Support geobox extraction from rioxarrays loaded from non-rectilinear sources

Kirill888 commented 1 year ago

Geobox from xarrays produced by rioxarray from non-rectilinear sources can not be currently extracted.

#!wget https://github.com/corteva/rioxarray/raw/master/test/test_data/input/2d_test.tif
import rioxarray
import odc.geo.xr
from odc.geo.geobox import GeoBox

xx = rioxarray.open_rasterio("2d_test.tif")
display(xx.spatial_ref.attrs)
gbox_rio = GeoBox(xx.rio.shape, xx.rio.transform(), xx.rio.crs)
display(gbox_rio)
assert xx.odc.crs == xx.rio.crs
assert xx.odc.geobox == gbox_rio # Fails here

with the current code, xx.odc.geobox is None, it should not be. We should detect presence of GeoTransform attribute on the spatial_ref coordinate and use that to construct a geobox instead of the normal way of computing rectilinear transform from x/y coordinates that might be absent (when using parse_coordinates=False option in rioxarray).

snowman2 commented 1 year ago

Note: you can use rioxarray to build the geobox: https://corteva.github.io/rioxarray/stable/getting_started/crs_management.html

snowman2 commented 1 year ago

Here is the function used by Geocube: https://github.com/corteva/geocube/blob/e32d1632c60b27b37c0fd4e5e1195877c48a14d2/geocube/geo_utils/geobox.py#L23

snowman2 commented 1 year ago

It is used as backup when the geobox is not found: https://github.com/corteva/geocube/blob/e32d1632c60b27b37c0fd4e5e1195877c48a14d2/geocube/geo_utils/geobox.py#L163

snowman2 commented 1 year ago

Side note: rioxarray loads 2D coords and names them xc and yc.

Kirill888 commented 1 year ago

Thanks for the links Alan. My plan is to capture GeoTransform from spatial_ref coordinate as something like original_source_transform, and then use that for 2 things

non-rectilinear sources (2d coords or no coords)
rectilinear sources cropped to 1x1, 1xH, Wx1 sizes, as you suggested in #53

Currently I'm NOT planning to interpret 2d coords for computing correct transform from cropped arrays, but it should be possible. My issue with 2d coords is that one can't tell if this was produced from a linear mapping of some sorts or from completely non-linear process, like from GCPs. In odc-geo we use 1-d x/y coords, but store original pixel coordinates there instead: 0.5, 1.5, ..., these take up less space and are fast to create, we then also capture original transform. Combination of the two allows to dynamically compute correct transform for cropped sources. The limitation of this approach is that you can't use xarray plot utilities with world coords, not until you add those manually anyway.
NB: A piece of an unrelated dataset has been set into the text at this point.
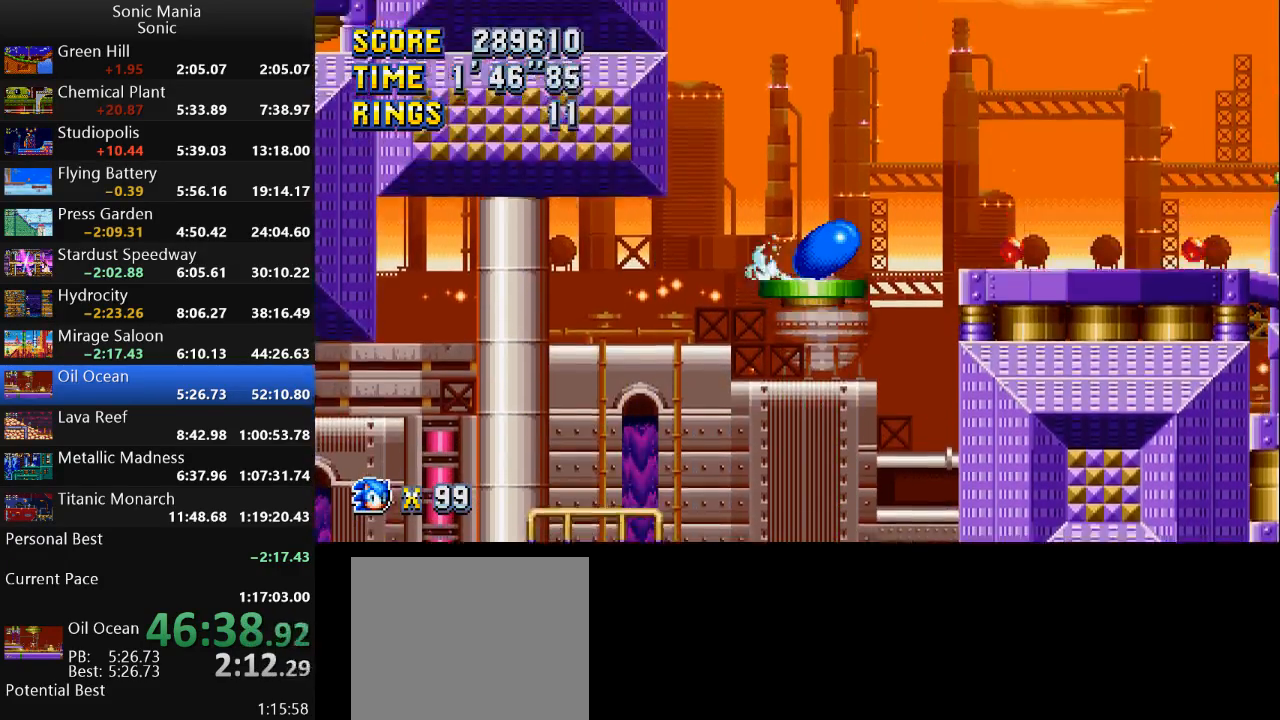
{"buttons": [], "left_stick": "center", "right_stick": "center", "events": [[67, "B", "down"], [100, "A", "up"], [200, "B", "up"], [267, "left_stick", "center"]]}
Side note: rioxarray loads 2D coords and names them xc and yc.

Yes, I'm aware of this now. When I was first debugging this issue I worked with this file:

https://umbra-open-data-catalog.s3.amazonaws.com/sar-data/tasks/Melbourne,%20Australia/02a3d6c7-d9e1-4a50-be13-5b2112a3ec1e/2023-02-08-11-51-12_UMBRA-04/2023-02-08-11-51-12_UMBRA-04_GEC.tif

and it was taking a long time to construct dask representation, so I stopped that and tried with parse_coordinates=False which produces output much quicker, but that got me confused for a little bit. Question: those xc,yc 2d coords, are they always non-lazy arrays, even when constructing Dask outputs?

snowman2 commented 1 year ago

Question: those xc,yc 2d coords, are they always non-lazy arrays, even when constructing Dask outputs?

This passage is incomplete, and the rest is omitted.